The answer is supposed to be 0N. I was thinking the first two wires might cancel out, but I am really not too sure. I don't see any other concepts. I also tried the right hand rule to determine the direction of Force. I feel pretty lost at this point.

 

[Doc Al]

B = μo * I/ 2∏r

This, with the right hand rule, is what you need.

Hints:
When figuring out the B field at I3 due to I1, what distance will you use? What value of I?

When figuring out the B field at I3 due to I2, what distance will you use? What value of I?

 

[mevalle]

The distance used with I3 would be 3r and I2 would be 2r? The Current for I3 being 3A and for I2 being 2A, right?

 

[Doc Al]

The distance used with I3 would be 3r and I2 would be 2r?

I'll reword that. We want to calculate the B field created by I1 at the position of wire 3. So we need the distance between wire 1 and wire 3, which is 3r.

And we also want to calculate the B field created by I2 at the position of wire 3. So we need the distance between wire 2 and wire 3, which is 2r.

The Current for I3 being 3A and for I2 being 2A, right?

When finding the B field due to wire 1, we use the current I1 (which is 3 A). When finding the B field due to wire 2, we use the current I2 (which is 2 A).

So find the magnitude and direction of those two B field contributions. Then you can add them up to find the net B field at wire 3 due to the other two currents.

 

[Nickie]

I would like to first clarify the setup of the problem. Are the wires all in the same plane or are they stacked on top of each other? This information is important in determining the direction of the force.

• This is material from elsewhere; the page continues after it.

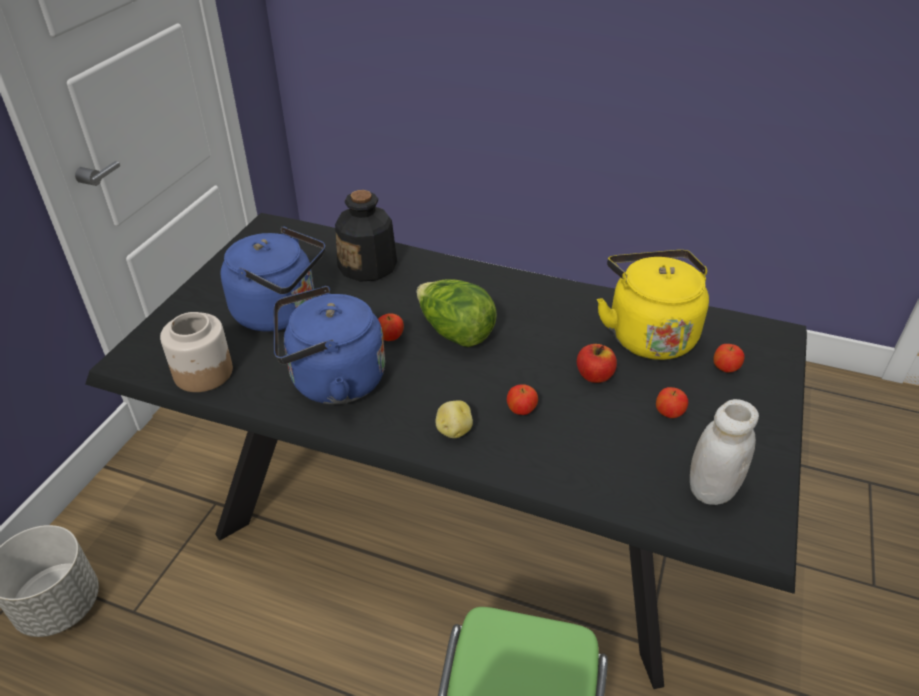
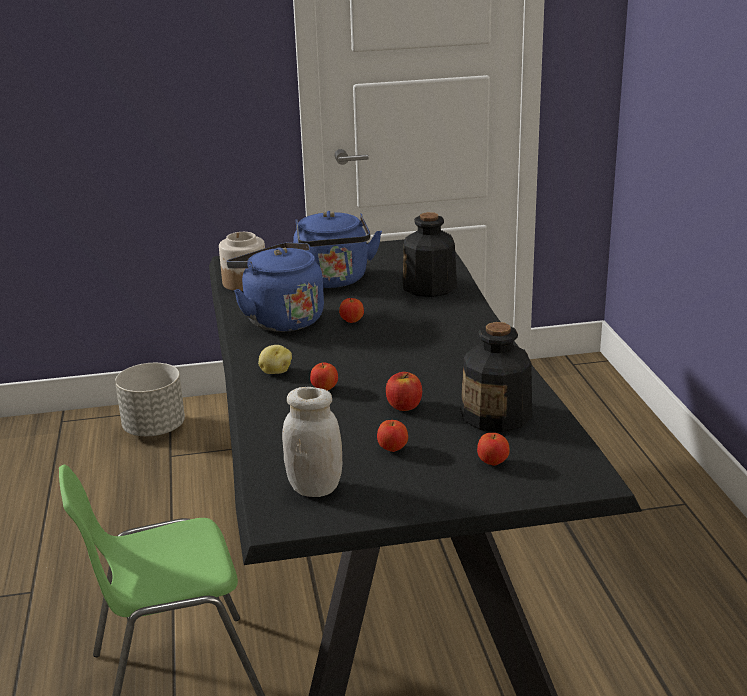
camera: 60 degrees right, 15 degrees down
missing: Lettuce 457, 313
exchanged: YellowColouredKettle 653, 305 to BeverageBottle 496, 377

Assuming the wires are all in the same plane, we can use the right hand rule to determine the direction of the force on the bottom wire. The magnetic field created by the current in the top wire (I1) will be directed into the page (using the right hand rule). The magnetic field created by the current in the middle wire (I2) will be directed out of the page. These two fields will cancel each other out, resulting in a net magnetic field of 0 at the location of the bottom wire. Therefore, the net force on the bottom wire will also be 0 N.

To further clarify, the right hand rule states that if you curl the fingers of your right hand in the direction of the current, your thumb will point in the direction of the magnetic field. So for the top wire (I1), the magnetic field will be directed into the page, and for the middle wire (I2), the magnetic field will be directed out of the page. Since these two fields are equal and opposite, they will cancel each other out.

In summary, the answer to the question is (a) 0 N. It is important to understand the concept of magnetic fields and how they interact with each other in order to solve this problem correctly.